Armstrong mentioned how cultural factors can also impact one’s mental health toolbox, sharing his experience with being encouraged to focus on faith as a catch-all solution. “The response to mental health stressors can also be impacted culturally. Growing up in rural North Carolina, as the son of a minister, I was socialized not to talk about mental health, but rather to pray and persevere,” he said.
Armstrong considers an increased dialogue on the subject a step in the right direction. “We can all play a role in protecting parents’ mental health and actions like reaching out to a parent to have conversations about mental health, staying connected, helping parents prioritize self-care, learning about the warning signs for mental health challenges, and connecting parents to mental health support are universal,” he said.
The American Foundation for Suicide Prevention created the Talk Away The Dark campaign “to prompt direct conversations about suicide to save lives.” It includes five directives that are useful in conversations about mental health. Armstrong suggests using them to engage parents.
See below how you can help support the parents in your life.
Schedule a Time To Talk
Etiquette guides have been advocating asking permission to have difficult conversations for decades. This type of approach is recommended for mental health check-ins as well. “You may not always be able to speak with someone when you notice they might be struggling. It’s fine to circle back some other time, but creating some space to talk is the perfect thing to do,” said Armstrong.
“Let them know you can have a conversation at a time that’s right for them,” he added.
Start With An Expression Of Care, Followed By An Observation
Starting with soft language can set the stage to interact without offending. “You can say something like, I care about you, and I’ve noticed you haven’t been yourself lately. You seem more frustrated than you’ve been in a while, and I’m wondering how you’re doing,” says Armstrong.
Reassure the person it’s okay to talk about their mental health. Throughout the conversation, you can say, “Everyone goes through periods in their life when they’re struggling. But just because you’re struggling now doesn’t mean you’ll always feel this way.”
If They Are Hesitant To Share With You, Offer To Help Connect Them To Someone Neutral
It can be helpful to have suggestions for alternative people for your loved one to connect with in case they are uncomfortable or not ready to share with you. “If you suspect your loved one might be more comfortable talking with someone else, you can say things like, ‘Is talking to me about this helping you right now?
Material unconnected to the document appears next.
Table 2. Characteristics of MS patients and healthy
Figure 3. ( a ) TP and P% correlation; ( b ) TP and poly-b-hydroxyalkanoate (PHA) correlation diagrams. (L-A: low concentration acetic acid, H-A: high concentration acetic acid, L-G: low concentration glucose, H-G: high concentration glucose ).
Or is there someone else you’d feel more comfortable with, who we can bring in to help support you?’ Mentioning they can get help from a mental health professional can also make a difference,” said Armstrong.
Follow Up Again and Again and Again
You may have to connect with your loved one more than once to offer what they need. It is normal to have a series of discussions.
“Reiterate that you are so glad for the chance to connect on this deeper level about such meaningful things in life. Remind them that we all have challenges and that you’ll continue to be there for them,” said Armstrong.